• _DAFTAR KEGIATAN_:
(1) Menurut teks berita tentang pemerasan RPTKA, mengapa kasus ini menyoroti paradoks dalam sistem ketenagakerjaan nasional? Jawab dalam satu sampai tiga kalimat.
(2) Dalam teks berita tentang pemerasan RPTKA, siapa yang ditetapkan KPK sebagai tersangka baru?

═══ KUTIPAN TEKS ═══

Jakarta, mediahukumnews.com – Ketika tenaga kerja asing datang membawa investasi, ternyata ada ‘pajak tak resmi’ yang ikut ditarik dari balik meja birokrasi.

Komisi Pemberantasan Korupsi (KPK) baru saja menetapkan Hery Sudarmanto, mantan Sekretaris Jenderal Kementerian Ketenagakerjaan, sebagai tersangka baru dalam dugaan pemerasan pengurusan Rencana Penggunaan Tenaga Kerja Asing (RPTKA).

Nilai yang beredar mengejutkan, 53,7 miliar rupiah untuk periode 2019 hingga 2024. Kasus ini menyingkap kembali wajah kelam birokrasi, di mana kewenangan administratif berubah menjadi ladang pungli berjamaah.
Namun lebih dari sekadar angka, kasus ini menyoroti paradoks dalam sistem ketenagakerjaan nasional. Di satu sisi, pemerintah membuka pintu bagi tenaga kerja asing demi investasi dan transfer teknologi, namun di sisi lain, ada celah hukum dan moral yang justru dimanfaatkan oknum pejabat. Mekanisme RPTKA seharusnya menjadi alat kontrol yaitu menjamin tenaga asing hanya masuk sesuai kebutuhan. Tapi kini, mekanisme itu sendiri menjadi komoditas, dijual kepada siapa pun yang mampu membayar.

═══ DAFTAR DATA ═══

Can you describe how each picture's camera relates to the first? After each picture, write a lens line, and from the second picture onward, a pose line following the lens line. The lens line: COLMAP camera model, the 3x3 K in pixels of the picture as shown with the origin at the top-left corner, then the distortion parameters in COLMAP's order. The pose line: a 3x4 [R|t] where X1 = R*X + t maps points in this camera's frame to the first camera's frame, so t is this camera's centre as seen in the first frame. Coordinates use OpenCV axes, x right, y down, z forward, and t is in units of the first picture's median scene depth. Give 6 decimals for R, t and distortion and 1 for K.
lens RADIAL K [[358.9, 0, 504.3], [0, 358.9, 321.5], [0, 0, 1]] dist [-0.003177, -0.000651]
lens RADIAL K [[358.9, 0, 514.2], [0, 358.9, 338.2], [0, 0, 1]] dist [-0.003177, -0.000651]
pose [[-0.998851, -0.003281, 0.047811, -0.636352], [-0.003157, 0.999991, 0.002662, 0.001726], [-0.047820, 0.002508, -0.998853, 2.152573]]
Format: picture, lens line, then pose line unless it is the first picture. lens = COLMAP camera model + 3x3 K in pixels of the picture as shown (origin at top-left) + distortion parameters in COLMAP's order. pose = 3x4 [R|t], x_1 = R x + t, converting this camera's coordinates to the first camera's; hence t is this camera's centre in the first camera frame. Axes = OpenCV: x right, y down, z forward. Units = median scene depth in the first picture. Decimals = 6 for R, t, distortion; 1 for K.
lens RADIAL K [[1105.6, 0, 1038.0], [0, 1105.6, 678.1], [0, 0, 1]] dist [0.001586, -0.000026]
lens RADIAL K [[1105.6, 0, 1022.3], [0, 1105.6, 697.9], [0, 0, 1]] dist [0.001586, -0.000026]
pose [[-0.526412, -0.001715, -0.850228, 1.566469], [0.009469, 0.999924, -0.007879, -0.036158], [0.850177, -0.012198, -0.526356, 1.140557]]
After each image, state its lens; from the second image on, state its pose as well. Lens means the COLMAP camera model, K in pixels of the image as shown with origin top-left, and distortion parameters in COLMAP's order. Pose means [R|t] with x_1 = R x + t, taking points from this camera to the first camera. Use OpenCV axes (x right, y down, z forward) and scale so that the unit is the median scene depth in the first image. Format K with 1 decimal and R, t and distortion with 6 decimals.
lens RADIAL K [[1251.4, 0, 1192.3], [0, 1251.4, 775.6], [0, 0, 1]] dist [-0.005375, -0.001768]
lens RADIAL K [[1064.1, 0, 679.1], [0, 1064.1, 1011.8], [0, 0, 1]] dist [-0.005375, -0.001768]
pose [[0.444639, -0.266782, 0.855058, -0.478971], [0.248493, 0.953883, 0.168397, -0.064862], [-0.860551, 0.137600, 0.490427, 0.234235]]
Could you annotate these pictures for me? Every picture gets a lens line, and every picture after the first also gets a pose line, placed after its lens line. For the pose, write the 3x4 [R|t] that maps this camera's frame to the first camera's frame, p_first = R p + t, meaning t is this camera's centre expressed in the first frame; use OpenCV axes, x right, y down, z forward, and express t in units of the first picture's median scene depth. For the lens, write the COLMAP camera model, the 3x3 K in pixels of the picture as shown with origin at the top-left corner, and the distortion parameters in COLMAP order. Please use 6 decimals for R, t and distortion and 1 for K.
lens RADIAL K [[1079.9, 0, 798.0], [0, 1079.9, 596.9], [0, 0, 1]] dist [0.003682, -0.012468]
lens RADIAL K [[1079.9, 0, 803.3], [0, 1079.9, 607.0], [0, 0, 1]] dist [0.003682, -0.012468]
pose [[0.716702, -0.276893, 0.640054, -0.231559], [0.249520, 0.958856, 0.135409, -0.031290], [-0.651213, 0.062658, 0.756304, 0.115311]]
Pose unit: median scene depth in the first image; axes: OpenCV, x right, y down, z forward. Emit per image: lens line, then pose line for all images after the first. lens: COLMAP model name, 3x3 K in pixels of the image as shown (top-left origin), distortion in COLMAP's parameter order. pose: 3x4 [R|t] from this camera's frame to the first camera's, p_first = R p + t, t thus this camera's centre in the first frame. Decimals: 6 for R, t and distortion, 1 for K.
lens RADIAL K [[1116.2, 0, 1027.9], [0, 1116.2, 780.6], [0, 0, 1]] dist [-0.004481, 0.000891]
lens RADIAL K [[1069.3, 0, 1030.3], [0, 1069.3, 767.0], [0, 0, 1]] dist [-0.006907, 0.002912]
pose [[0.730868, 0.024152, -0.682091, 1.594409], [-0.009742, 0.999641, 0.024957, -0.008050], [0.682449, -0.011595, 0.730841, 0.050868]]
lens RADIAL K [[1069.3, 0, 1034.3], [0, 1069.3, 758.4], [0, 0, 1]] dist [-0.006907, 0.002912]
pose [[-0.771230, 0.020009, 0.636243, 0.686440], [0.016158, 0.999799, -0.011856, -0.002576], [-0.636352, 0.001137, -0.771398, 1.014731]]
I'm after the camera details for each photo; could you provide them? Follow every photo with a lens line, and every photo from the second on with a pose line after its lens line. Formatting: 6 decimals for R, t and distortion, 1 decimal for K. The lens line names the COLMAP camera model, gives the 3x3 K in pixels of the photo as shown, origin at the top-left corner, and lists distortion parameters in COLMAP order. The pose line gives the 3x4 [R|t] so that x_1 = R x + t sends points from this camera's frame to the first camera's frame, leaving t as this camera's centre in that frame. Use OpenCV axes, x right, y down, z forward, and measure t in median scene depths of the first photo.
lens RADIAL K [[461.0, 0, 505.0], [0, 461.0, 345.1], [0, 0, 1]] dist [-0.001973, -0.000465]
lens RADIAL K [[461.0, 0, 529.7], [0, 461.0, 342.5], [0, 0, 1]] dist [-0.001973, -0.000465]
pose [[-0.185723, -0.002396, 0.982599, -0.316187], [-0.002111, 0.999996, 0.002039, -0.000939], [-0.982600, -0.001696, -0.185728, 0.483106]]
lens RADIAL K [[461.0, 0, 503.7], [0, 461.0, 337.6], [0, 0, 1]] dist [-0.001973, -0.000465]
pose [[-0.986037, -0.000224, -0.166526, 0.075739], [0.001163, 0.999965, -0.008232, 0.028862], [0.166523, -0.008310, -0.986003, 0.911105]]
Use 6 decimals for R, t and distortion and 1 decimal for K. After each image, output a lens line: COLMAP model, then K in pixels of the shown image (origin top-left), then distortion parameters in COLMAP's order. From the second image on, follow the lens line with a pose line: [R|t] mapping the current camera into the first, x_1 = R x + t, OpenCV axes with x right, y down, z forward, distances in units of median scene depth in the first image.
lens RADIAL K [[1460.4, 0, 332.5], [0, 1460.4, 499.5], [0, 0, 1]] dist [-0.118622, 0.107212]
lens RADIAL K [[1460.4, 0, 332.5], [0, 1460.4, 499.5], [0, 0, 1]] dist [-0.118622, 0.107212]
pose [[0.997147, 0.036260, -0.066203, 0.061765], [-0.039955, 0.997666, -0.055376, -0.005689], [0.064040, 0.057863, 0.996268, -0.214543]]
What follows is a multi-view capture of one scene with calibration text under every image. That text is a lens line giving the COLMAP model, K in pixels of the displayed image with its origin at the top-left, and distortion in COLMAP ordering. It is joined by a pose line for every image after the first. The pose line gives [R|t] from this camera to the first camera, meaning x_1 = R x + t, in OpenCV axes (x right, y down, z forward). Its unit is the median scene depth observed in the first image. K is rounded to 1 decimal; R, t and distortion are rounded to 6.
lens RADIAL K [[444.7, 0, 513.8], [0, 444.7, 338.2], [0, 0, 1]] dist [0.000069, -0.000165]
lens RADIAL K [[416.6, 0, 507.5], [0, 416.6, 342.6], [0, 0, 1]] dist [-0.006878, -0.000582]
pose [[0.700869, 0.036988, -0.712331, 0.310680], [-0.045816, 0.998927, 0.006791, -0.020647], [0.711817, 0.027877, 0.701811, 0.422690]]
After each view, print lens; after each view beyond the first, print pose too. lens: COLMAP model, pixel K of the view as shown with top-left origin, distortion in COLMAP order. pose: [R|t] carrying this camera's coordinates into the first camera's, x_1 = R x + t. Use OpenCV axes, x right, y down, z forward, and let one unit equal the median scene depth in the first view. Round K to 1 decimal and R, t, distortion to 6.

═══

• _KUNCI JAWABAN_:
(1) Pemerintah membuka pintu bagi tenaga kerja asing demi investasi dan transfer teknologi, tetapi ada celah hukum dan moral yang justru dimanfaatkan oknum pejabat. Mekanisme RPTKA yang seharusnya menjadi alat kontrol agar tenaga asing hanya masuk sesuai kebutuhan malah menjadi komoditas yang dijual kepada siapa pun yang mampu membayar.

(2) Hery Sudarmanto, mantan Sekretaris Jenderal Kementerian Ketenagakerjaan.